The wages of crisis politics have been disappointment, anger, and narrowness. An antidote to the culture of crisis might be found in a paradigm of resilience. “Resilience” stands for flexibility in the face of adversity. To be resilient means to draw from a range of resources in order to cope with difficulty. Imperfection is embedded in the idea of resilience; indeed, that idea is premised on some vulnerability, and a serious project built around it starts from recognition of imperfection.

Resilience for a free society would have two components. The first is theoretical. Especially in response to the challenges of populism, many doctrines of “liberalism” have become reductive, if not paranoid. Theoretically, resilience means finding the range of freedom that lies beyond some goal of “negative liberty.” Making freedom simply about escaping restrictions or having some absolute sense of self-direction obscures its broader traditions: freedom as internal cultivation, ethical enrichment, and participation in self-government. This more expansive notion of freedom reveals the importance of our connections with other human beings. Elements of it can be seen in religious scriptures, classical political philosophy, and Renaissance humanism—and in the “extraordinary liberality” of the Puritan settlers.

Finding those deeper resources can help us better understand what sustains freedom and the greater ambitions of liberty. Uninformed by a sense of moral purpose, freedom can easily degrade into consumerism or license. If freedom is just doing your own thing, it’s easy to think that liberty means an escape from community. Two centuries ago, in Democracy in America, Alexis de Tocqueville warned against this temptation for withdrawal. A society that cannot meet those greater ethical and social demands can itself become vulnerable to collectivist radicalism. If a democratic regime fails to answer deeper calls of the heart, people may turn to other political modes. Conversely, recovering the depths of those commitments can help reinvigorate democratic pluralism.

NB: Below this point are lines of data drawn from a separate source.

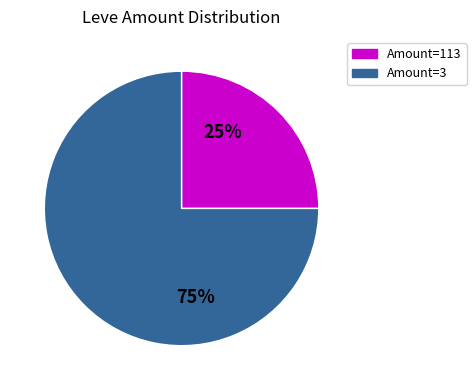

Is there a majority slice in this chart?

Yes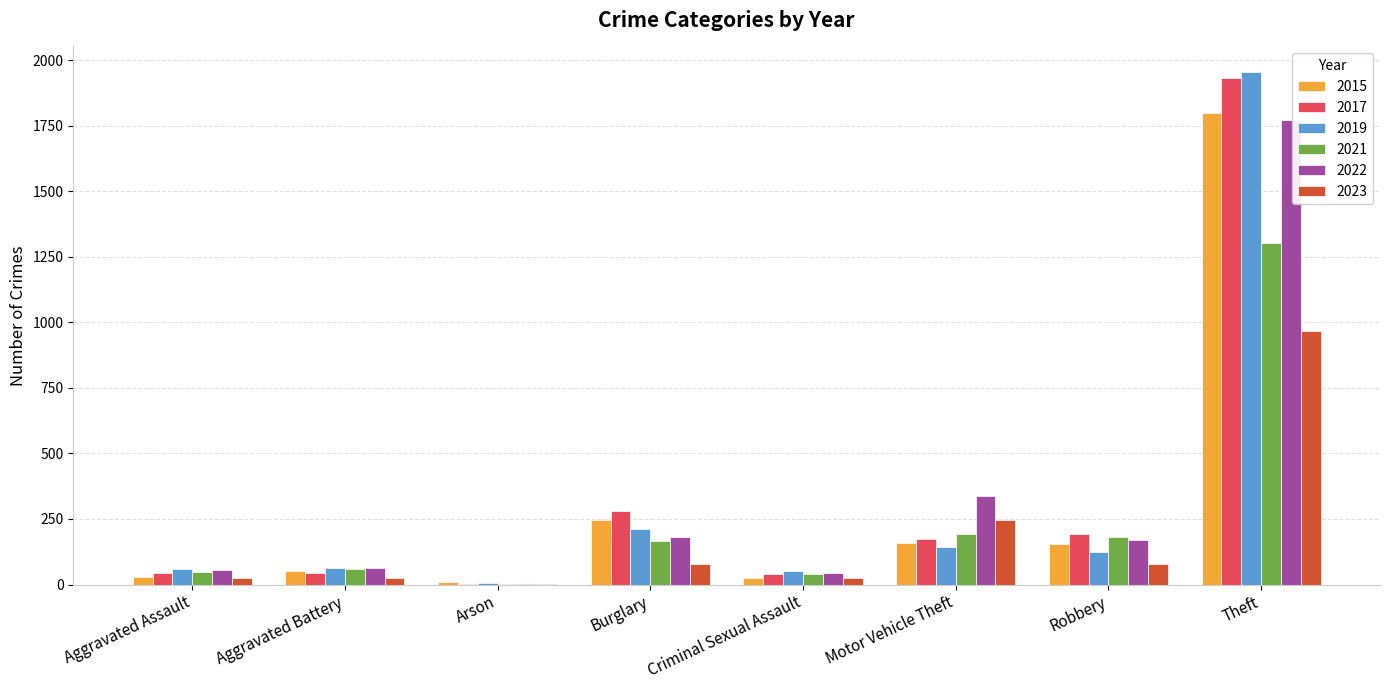

True or false: 2021 has a value of 253 at Burglary.

False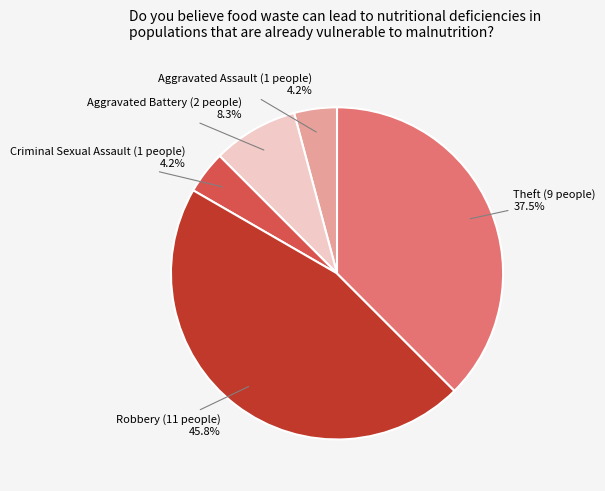

How many segments does this pie chart have?

5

The second element of a politics of resilience is practical. Resilience in part demands attention to the broader social and economic conditions that make a political regime—in this case, the American republic—sustainable. America’s supply chains have become rigid, and too often dependent upon the People’s Republic of China. Family formation has faltered. Especially away from urban cores, Americans without a college degree often feel left behind. The weakening of both major political parties has increased the incentives for performative outrage.

In the opening years of this century, “the world is flat” became a slogan for the dissolution of political distinctions into an incessant flow of commerce. The resilience paradigm has other watchwords: capacity, institution, embodiment, and connection. Instead of focusing only on the financial, resilience attends to the embodiment of making and working. At the end of the day, computer chips are not interchangeable with potato chips. Resilience is partly about building back the middle—with empowered families and elite institutions amenable to pluralism—to foster a more robust civic core.

This project is not limited to one side of the political aisle. In the Senate, Missouri’s Josh Hawley and Connecticut’s Chris Murphy have called for a return to a more nationally oriented politics and a recovery of civic solidarity. “Supply side progressivism”—championed by Ezra Klein, among others—involves expanding the supply of housing, health-care supplies, and other key goods. Foreign policy hawks have called for shoring up America’s defense-industrial capacity. Efforts to tame crime, manage immigration, and improve outcomes for blue-collar Americans could be seen as part of this bigger project.

Economic dynamism is part of resilience, just as exercise is an important component of bodily health. But resilience also involves making this growth more sustainable by ensuring that more people have access to it and by renewing the civic and political institutions essential for maintaining a market economy.

A project of resilience is not without obstacles or inner conflicts. The demands of identitarians in the Democratic coalition have influenced President Biden’s attempts at industrial policy. The administration’s implementation of the CHIPS Act, for example, calls for beneficiaries to craft policies to advance “diversity, equity, inclusion, and accessibility.” Certain supply-side policies—such as an influx of non-degreed workers—could undercut the families whom other proponents of resilience hope to support. Resolving these conflicts could be a major element of political competition in the years ahead.

A reduction of politics to the clash of “liberalism” and “illiberalism” might be a hangover from the twentieth century’s ideological conflicts. Adherents of resilience should instead see populism as a challenge to be met rather than a Manichean foe to defeat; this would demand policy reform and discovery of the deeper resources of freedom. Now is an apt moment to recover freedom’s resilience.